Unnamed: 0,customer_type,payment,transaction_count,avg_sales
0,Member,Cash,69,347.51
1,Member,Credit card,67,337.55
2,Member,Ewallet,58,351.4
3,Normal,Cash,55,347.42
4,Normal,Ewallet,48,349.46
5,Normal,Credit card,31,248.77


In [43]:
/* Product performance in Giza */
SELECT 
	product_line, 
	ROUND(AVG(sales)) AS revenue, 
	ROUND(SUM(gross_income)) AS profit, 
	ROUND(AVG(unit_price), 2) AS avg_price, 
	SUM(quantity) AS volume, 
	ROUND(AVG(rating), 2) AS avg_rating
FROM supermarket
WHERE branch = 'Giza'
GROUP BY product_line
ORDER BY profit DESC;

Unnamed: 0,product_line,revenue,profit,avg_price,volume,avg_rating
0,Food and beverages,360.0,1132.0,57.27,369.0,7.08
1,Fashion accessories,332.0,1027.0,59.74,342.0,7.44
2,Electronic accessories,345.0,903.0,55.81,333.0,6.75
3,Health and beauty,320.0,791.0,55.97,277.0,7.0
4,Sports and travel,350.0,751.0,55.11,265.0,7.03
5,Home and lifestyle,309.0,662.0,54.33,245.0,7.06


# Conclusions
Overall, we can conclude that Giza was the top performing branch.
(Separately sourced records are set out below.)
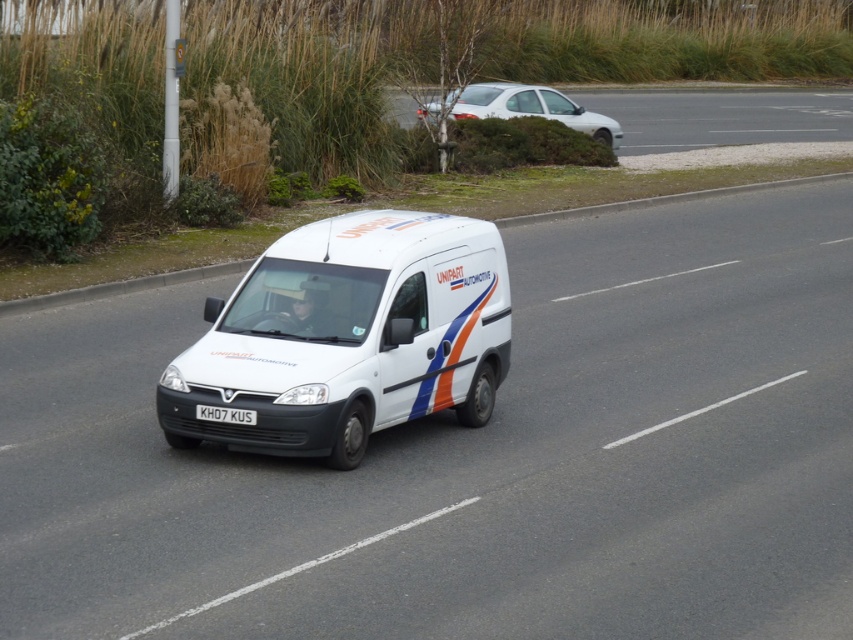
Question: Which of the following is the closest to the observer?

Choices:
 (A) white glossy car at upper center
 (B) white plastic license plate at center
 (C) white matte van at center
 (D) white matte car at upper center

Answer: (C)

Question: Is the position of white matte van at center more distant than that of white glossy car at upper center?

Choices:
 (A) yes
 (B) no

Answer: (B)

Question: Can you confirm if white matte van at center is positioned to the left of white matte car at upper center?

Choices:
 (A) no
 (B) yes

Answer: (B)

Question: Is white glossy car at upper center bigger than white plastic license plate at center?

Choices:
 (A) no
 (B) yes

Answer: (B)

Question: Among these points, which one is nearest to the camera?

Choices:
 (A) (396, 109)
 (B) (585, 129)

Answer: (B)

Question: Which point is farther to the camera?

Choices:
 (A) (239, 420)
 (B) (805, 124)

Answer: (B)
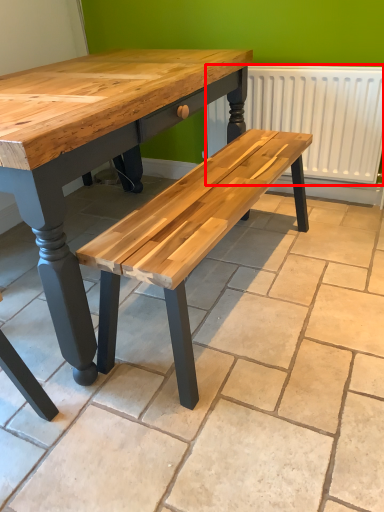
Question: From the image's perspective, where is radiator (annotated by the red box) located relative to tile?

Choices:
 (A) above
 (B) below

Answer: (A)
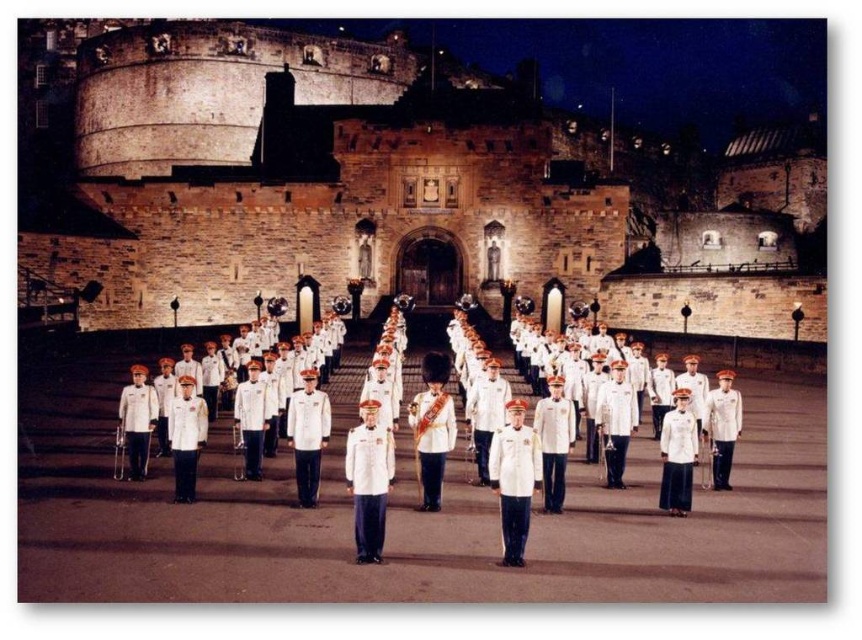
Is matte white uniform at center below white uniformed band at center?

Incorrect, matte white uniform at center is not positioned below white uniformed band at center.

Is point (142, 180) closer to viewer compared to point (248, 358)?

No, it is behind (248, 358).

This screenshot has width=862, height=640. Find the location of `matte white uniform at center`. matte white uniform at center is located at coordinates (384, 186).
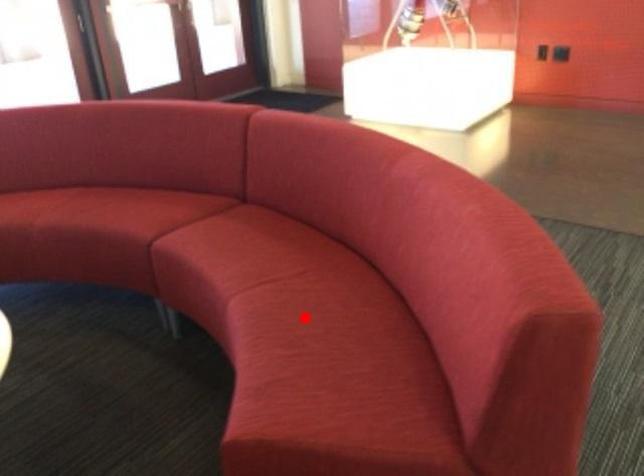
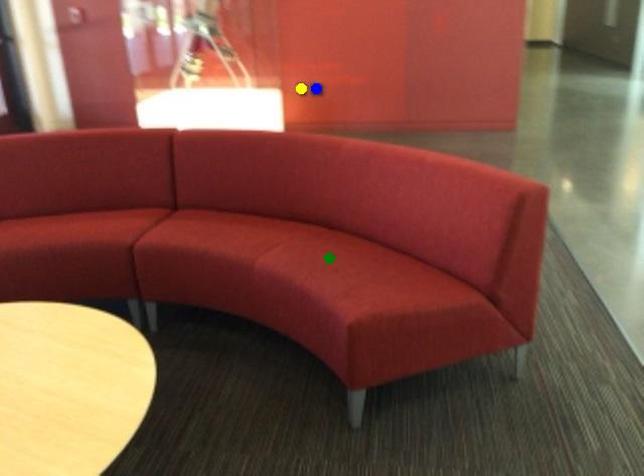
Question: I am providing you with two images of the same scene from different viewpoints. A red point is marked on the first image. You are given multiple points on the second image. In image 2, which mark is for the same physical point as the one in image 1?

Choices:
 (A) yellow point
 (B) blue point
 (C) green point

Answer: (C)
Members were the top clients with Home and Health being the products most sold. For products alone, Food and Beverages were the most sold and had the highest rating. In our time series analysis we found that January had the highest average sales with Sunday and 14 PM having the highest average sales. We also found that Ewallet and Cash where the most used payment methods.

The branch Giza performed the best of the three with monday and 11 AM being the moments with the highest sales. Also, members where the top buyers using cash with Food and Beverages being the most sold product.